Истребителями Пе-3 были оснащены несколько полков ПВО и части ВМФ.

* * *

Решающие события, конечно, развертывались на наземном театре военных действий. Авиацию ПВО стали все чаще бросать на прикрытие наших общевойсковых резервов, штурмовку вражеских войск, охрану с воздуха окруженных немцами кавалерийских частей.

Руководство одной из таких операций командование корпуса опять поручило мне. Предстояло одновременно прикрыть с воздуха высадку на станции Ряжск ста пяти воинских эшелонов 61-й резервной армии генерал-полковника М. М. Попова и патрулировать вдоль железнодорожного полотна на участке Кораблино — Ряжск — Богоявленск. Для проведения операции выделялись полк «мигов» и два полка «яков».

Прилетели на заданный аэродром. Распределяю места для стоянок полков. К моему «мигу» подкатывает легковая машина «эмка». Шофер лихо докладывает:

— Начальник гарнизона генерал-лейтенант авиации Кравченко просит вас прибыть к нему на командный пункт.

Григорий Пантелеевич Кравченко — в прошлом летчик-испытатель НИИ ВВС.

Триста неизвестных St_35.jpg

Г. П. Кравченко

Ознакомившись с моей задачей, генерал остался весьма доволен новым соседством. Сам он командовал сильно потрепанной в боях штурмовой дивизией Ил-2 и нуждался в прикрытии аэродрома от воздушных налетов.

— Обстановка здесь весьма неутешительная, — говорил генерал. — Немцы обошли Тулу с юго-востока и двигаются на Каширу. Так-то, Петр Михайлович.

Так не так, а задачу выполнять надо. Истребители приступили к работе немедленно, полки тщательно охраняли железнодорожные пути. Наши соседи на своих Ил-2 упорно штурмовали передний край противника и его ближние тылы.

Кравченко уже не так, как прежде, опасался за свой аэродром. В светлое время мы надежно прикрывали его. Ночами же положение обоих авиасоединений становилось весьма незавидным. Если бы гитлеровцы попытались продвинуться немного на восток, туго бы нам пришлось, до крайности туго.

Так продолжалось неделю, пока на командный пункт не явился пожилой моряк. Он доложил начальнику гарнизона:

— Товарищ генерал, Уссурийская бригада прибыла для прикрытия железнодорожного узла. — И представился: — Полковник Молев.

От такого известия можно и в пляс пуститься! Шутка ли — целая бригада. Да и какая бригада! Она имела кадровый морской командный состав, рядовые — сплошь сибиряки. Уже через два дня они доставили первых пленных, трофейные бронемашины и мотоциклы.
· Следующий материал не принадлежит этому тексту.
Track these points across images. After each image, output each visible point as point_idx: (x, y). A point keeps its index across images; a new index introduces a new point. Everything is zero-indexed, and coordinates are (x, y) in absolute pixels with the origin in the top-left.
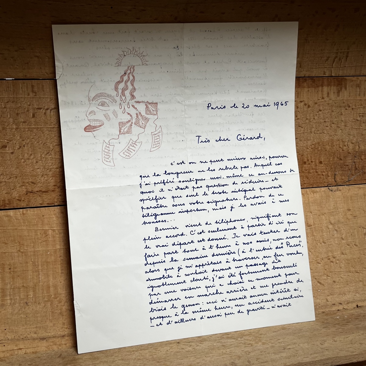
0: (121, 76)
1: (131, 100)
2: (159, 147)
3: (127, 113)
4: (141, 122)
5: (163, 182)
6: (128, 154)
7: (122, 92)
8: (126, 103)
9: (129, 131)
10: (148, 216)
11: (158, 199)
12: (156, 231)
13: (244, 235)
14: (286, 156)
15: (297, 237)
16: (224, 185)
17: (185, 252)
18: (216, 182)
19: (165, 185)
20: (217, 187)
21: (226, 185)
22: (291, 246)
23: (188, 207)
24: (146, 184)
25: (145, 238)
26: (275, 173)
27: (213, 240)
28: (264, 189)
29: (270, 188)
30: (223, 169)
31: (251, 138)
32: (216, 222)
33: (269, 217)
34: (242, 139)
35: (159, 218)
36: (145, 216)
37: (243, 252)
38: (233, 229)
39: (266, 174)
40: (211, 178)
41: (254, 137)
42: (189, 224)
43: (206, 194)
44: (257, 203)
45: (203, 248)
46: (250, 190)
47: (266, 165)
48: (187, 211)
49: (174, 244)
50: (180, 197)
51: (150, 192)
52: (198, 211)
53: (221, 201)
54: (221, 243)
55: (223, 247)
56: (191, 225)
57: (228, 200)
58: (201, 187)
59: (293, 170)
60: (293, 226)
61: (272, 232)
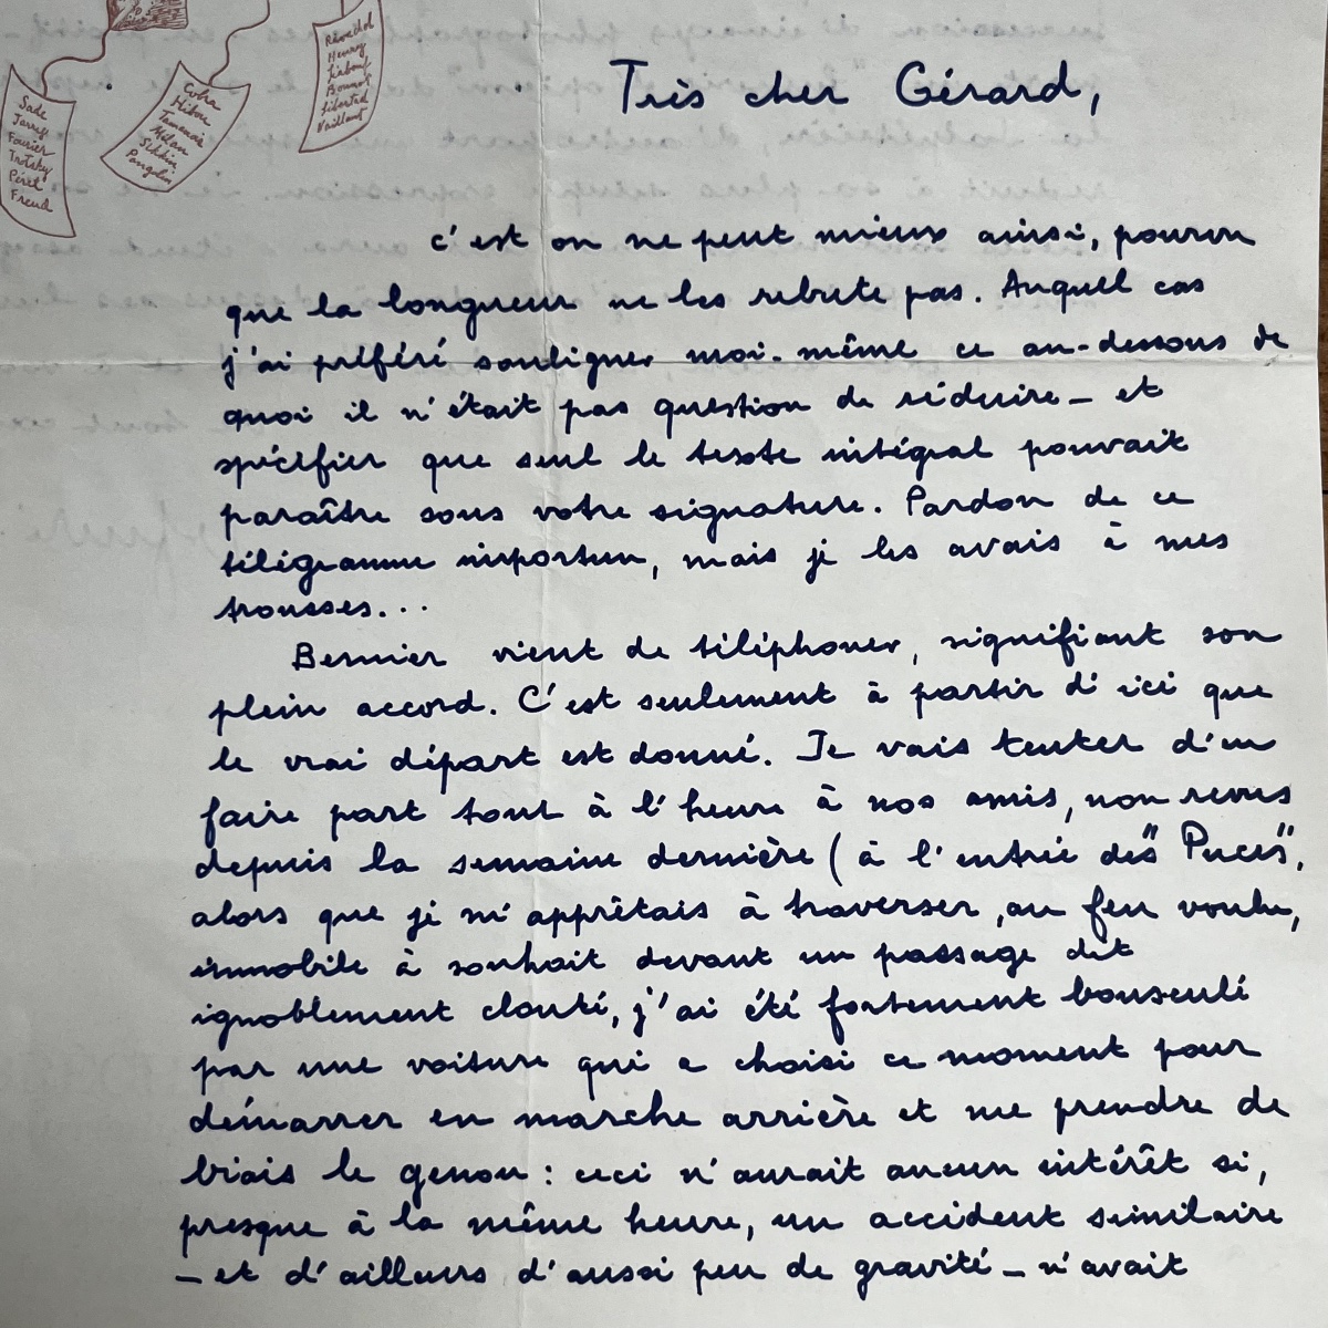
2: (362, 123)
5: (376, 361)
6: (158, 165)
9: (169, 12)
10: (259, 566)
11: (333, 464)
12: (297, 665)
13: (882, 747)
14: (1237, 235)
15: (1266, 794)
16: (775, 409)
17: (469, 818)
18: (725, 383)
19: (383, 377)
20: (730, 415)
21: (790, 407)
22: (1219, 853)
23: (530, 535)
24: (265, 366)
25: (221, 703)
26: (1144, 345)
27: (669, 761)
28: (1057, 449)
29: (1101, 446)
30: (779, 297)
31: (998, 96)
32: (701, 647)
33: (1072, 644)
34: (936, 92)
35: (326, 587)
36: (241, 566)
37: (865, 859)
38: (809, 702)
39: (1083, 347)
40: (691, 354)
41: (1022, 89)
42: (521, 644)
43: (647, 457)
44: (995, 541)
45: (593, 807)
46: (954, 452)
47: (1086, 289)
48: (516, 559)
49: (402, 762)
50: (479, 462)
51: (283, 418)
52: (584, 562)
53: (744, 510)
54: (718, 786)
55: (729, 813)
56: (533, 650)
57: (798, 511)
58: (622, 407)
59: (1275, 337)
60: (1239, 719)
61: (1086, 744)
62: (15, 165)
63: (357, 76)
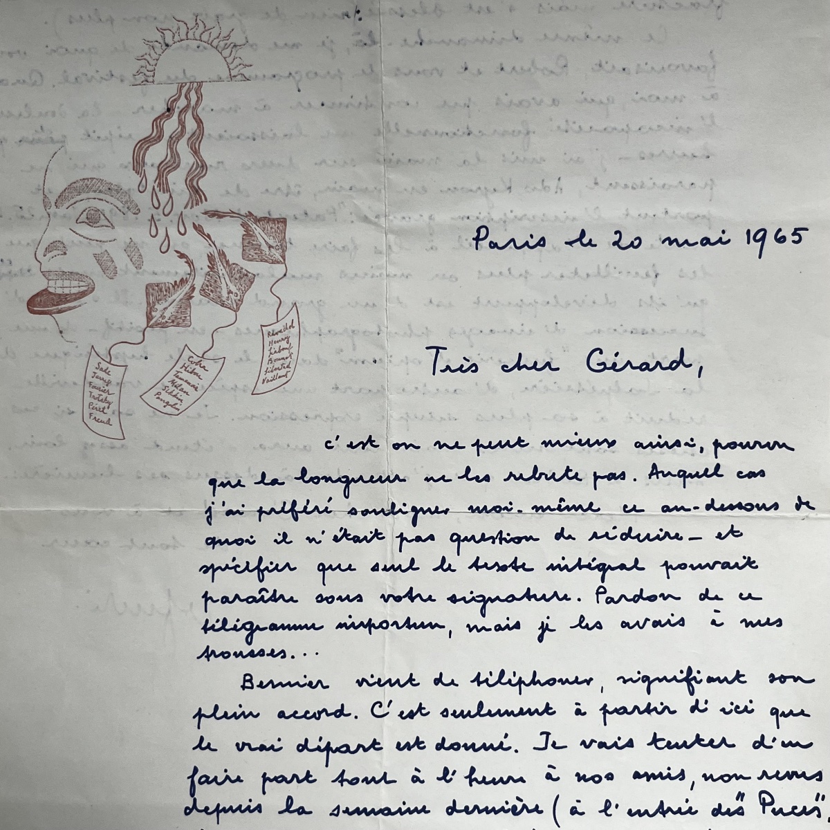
0: (155, 120)
1: (192, 207)
2: (288, 379)
3: (177, 252)
4: (227, 285)
5: (292, 510)
6: (172, 400)
7: (159, 176)
8: (174, 217)
9: (181, 318)
10: (223, 628)
11: (267, 568)
12: (244, 687)
13: (583, 743)
14: (784, 445)
15: (808, 775)
16: (519, 540)
17: (341, 782)
18: (490, 523)
19: (296, 519)
20: (493, 542)
21: (527, 539)
22: (781, 811)
23: (375, 610)
24: (229, 513)
25: (200, 709)
26: (731, 507)
27: (458, 749)
28: (682, 566)
29: (708, 565)
30: (521, 477)
31: (645, 367)
32: (477, 680)
33: (693, 682)
34: (609, 365)
35: (262, 640)
36: (213, 628)
37: (574, 811)
38: (540, 714)
39: (696, 508)
40: (471, 508)
41: (658, 363)
42: (372, 676)
43: (445, 566)
44: (647, 620)
45: (414, 777)
46: (622, 567)
47: (697, 475)
48: (370, 625)
49: (303, 747)
50: (350, 568)
51: (239, 542)
52: (409, 627)
53: (502, 598)
54: (488, 765)
55: (494, 782)
56: (380, 680)
57: (533, 599)
58: (432, 537)
59: (807, 504)
60: (791, 729)
61: (702, 742)
62: (93, 400)
63: (285, 354)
Не имея противотанкового вооружения, герои-пехотинцы в декабрьский тридцатиградусный мороз дружно бросались в атаки, улучив удобный момент, бесстрашно захватывали вражеские бронеавтомобили.

— Фриц, сдавайся, а то капут! — обычно кричали они при этом.

И фрицы, видя бессмысленность сопротивления, сдавались.

В дальнейшем Уссурийская бригада была переброшена на волоколамское направление, где показала истинные образцы храбрости и массового героизма. Сам полковник Молев, ведя в наступление своих подчиненных, пал смертью храбрых, но его соединение, понеся тяжелые потери, все же захватило намеченные рубежи.

Вслед за бригадой Молева начали прибывать и эшелоны резервной армии. Истребители ПВО полностью обеспечили безопасность выгрузки войск.

Поставленные перед авиагруппой задачи были выполнены. Мы расстались с Г. П. Кравченко, но теперь уже навсегда.

Интересную, волнующую, поистине героическую жизнь прожил Григорий Пантелеевич. Родился он в 1912 году в семье крестьянина-бедняка на Днепропетровщине. Военную службу начал курсантом Качинской военно-авиационной школы. Окончил ее в 1932 году и остался в ней инструктором.

Через год его перевели в строевую часть, а в 1936 году он стал летчиком-испытателем НИИ ВВС. Вначале работал в подразделении Томаса Сузи, затем сам командовал эскадрильей. В числе наших добровольцев находился в Китае. Вернувшись оттуда, снова испытывал самолеты, уже в моем подразделении.